Contemporary drug problems | 1997
Eric Single; Michael Beaubrun; Marie Mauffret; Alberto Minoletti; Jacek Moskalewicz; Albert Moukolo; Nii-K Plange; Shekhar Saxena; Tim Stockwell; Pekka Sulkunen; Hiroshi Suwaki; Katsuhiko Hoshigoe; Shoshana Weiss
Until recently, drinking in public venues has been a relatively neglected area of alcohol research despite the epidemiological significance of problems arising from drinking in licensed establishments and other public venues. In the WHO Project on Public Drinking, expert informants in 12 countries provided detailed information on alcohol consumption, drinking in public settings, the nature and magnitude of problems associated with public drinking, the regulation of public drinking, enforcement and prevention.
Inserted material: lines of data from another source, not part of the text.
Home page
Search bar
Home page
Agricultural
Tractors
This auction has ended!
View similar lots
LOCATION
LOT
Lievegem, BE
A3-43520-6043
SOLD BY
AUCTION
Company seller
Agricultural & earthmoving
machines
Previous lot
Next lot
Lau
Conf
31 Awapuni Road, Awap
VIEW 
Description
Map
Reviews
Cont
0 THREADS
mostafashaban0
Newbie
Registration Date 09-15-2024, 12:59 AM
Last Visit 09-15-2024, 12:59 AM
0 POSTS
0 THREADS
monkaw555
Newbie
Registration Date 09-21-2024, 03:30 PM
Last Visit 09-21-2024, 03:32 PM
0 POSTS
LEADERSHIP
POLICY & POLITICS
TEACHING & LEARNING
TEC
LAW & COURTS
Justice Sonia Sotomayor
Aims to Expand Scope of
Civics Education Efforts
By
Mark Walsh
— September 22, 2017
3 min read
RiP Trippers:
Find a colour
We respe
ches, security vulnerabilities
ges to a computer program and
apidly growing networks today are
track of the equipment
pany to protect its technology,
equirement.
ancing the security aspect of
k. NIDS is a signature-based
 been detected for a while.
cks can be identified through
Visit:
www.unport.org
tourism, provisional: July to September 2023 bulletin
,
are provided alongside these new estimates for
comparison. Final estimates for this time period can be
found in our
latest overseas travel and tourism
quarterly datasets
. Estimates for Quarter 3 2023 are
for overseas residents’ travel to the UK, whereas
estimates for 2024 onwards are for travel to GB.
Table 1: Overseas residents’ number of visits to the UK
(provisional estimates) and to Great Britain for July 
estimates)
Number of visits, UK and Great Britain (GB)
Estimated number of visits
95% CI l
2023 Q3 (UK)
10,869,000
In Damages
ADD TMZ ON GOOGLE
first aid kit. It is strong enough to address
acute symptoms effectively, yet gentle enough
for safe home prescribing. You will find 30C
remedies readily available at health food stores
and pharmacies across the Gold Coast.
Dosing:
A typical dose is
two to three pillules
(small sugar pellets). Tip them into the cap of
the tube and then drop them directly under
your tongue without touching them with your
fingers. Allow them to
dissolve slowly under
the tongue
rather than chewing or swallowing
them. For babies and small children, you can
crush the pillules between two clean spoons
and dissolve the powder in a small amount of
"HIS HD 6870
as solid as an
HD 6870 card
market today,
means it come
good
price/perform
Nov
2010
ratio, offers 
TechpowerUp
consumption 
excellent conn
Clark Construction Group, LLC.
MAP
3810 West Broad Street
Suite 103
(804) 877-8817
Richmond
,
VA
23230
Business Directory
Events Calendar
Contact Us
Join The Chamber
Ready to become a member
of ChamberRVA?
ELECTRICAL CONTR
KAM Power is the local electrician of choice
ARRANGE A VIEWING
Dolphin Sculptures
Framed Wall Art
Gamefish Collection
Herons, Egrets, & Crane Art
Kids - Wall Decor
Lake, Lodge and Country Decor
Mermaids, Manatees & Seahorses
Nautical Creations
The most commonly indicated problems associated with drinking in public venues were underage drinking, impaired driving, and alcohol-related violence. Many of the informants in the survey expressed concern that the enforcement of alcohol licensing laws receives very low priority on the political agenda. In general, few countries have developed prevention programs aimed specifically at preventing problems arising from drinking in public venues. Nonetheless the informants identified a wide variety of measures that can be taken to reduce these problems in public drinking environments. These include general alcohol preventive education, alcohol control measures (including restrictions on hours and days of operation), improved enforcement of licensing laws, impaired driving countermeasures, server training and the use of civil law to promote responsible beverage service, and the promotion of low-alcohol-content beverages.